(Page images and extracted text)
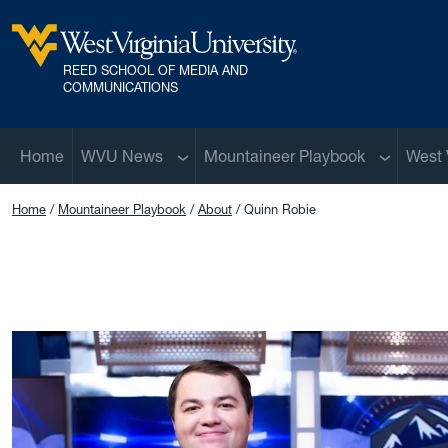
Skip to main content
REED SCHOOL OF MEDIA AND
West Virginia University
COMMUNICATIONS
Sub menu
Sub menu
Home
WVU News
Mountaineer Playbook
West 
Home
Mountaineer Playbook
About
Quinn Robie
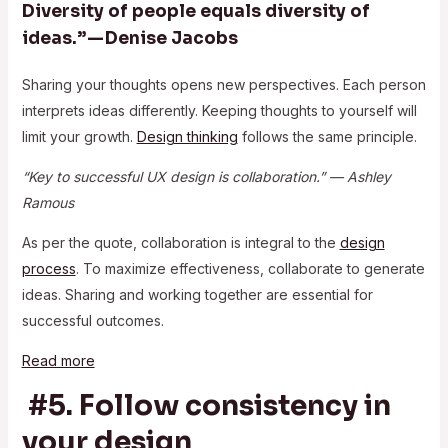
Diversity of people equals diversity of
ideas.” — Denise Jacobs
Sharing your thoughts opens new perspectives. Each person
interprets ideas differently. Keeping thoughts to yourself will
limit your growth.
Design thinking
follows the same principle.
“Key to successful UX design is collaboration.” — Ashley
Ramous
As per the quote, collaboration is integral to the
design
process
. To maximize effectiveness, collaborate to generate
ideas. Sharing and working together are essential for
successful outcomes.
Read more
#5. Follow consistency in
your design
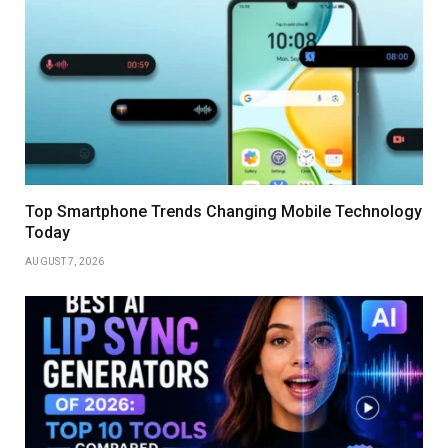
Top Smartphone Trends Changing Mobile Technology
Today
AUGUST 7, 2026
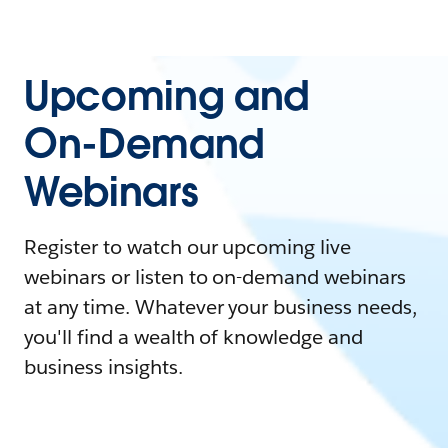
Upcoming and
On-Demand
Webinars
Register to watch our upcoming live
webinars or listen to on-demand webinars
at any time. Whatever your business needs,
you'll find a wealth of knowledge and
business insights.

◆ WHAT IS EXPECTED ◆
Leave out the pictures, and retype exactly the lines from the one containing "Design thinking" through the final line of the data.

◆ ANSWER SECTION ◆
Design thinking
follows the same principle.
“Key to successful UX design is collaboration.” — Ashley
Ramous
As per the quote, collaboration is integral to the
design
process
. To maximize effectiveness, collaborate to generate
ideas. Sharing and working together are essential for
successful outcomes.
Read more
#5. Follow consistency in
your design
Top Smartphone Trends Changing Mobile Technology
Today
AUGUST 7, 2026
Upcoming and
On-Demand
Webinars
Register to watch our upcoming live
webinars or listen to on-demand webinars
at any time. Whatever your business needs,
you'll find a wealth of knowledge and
business insights.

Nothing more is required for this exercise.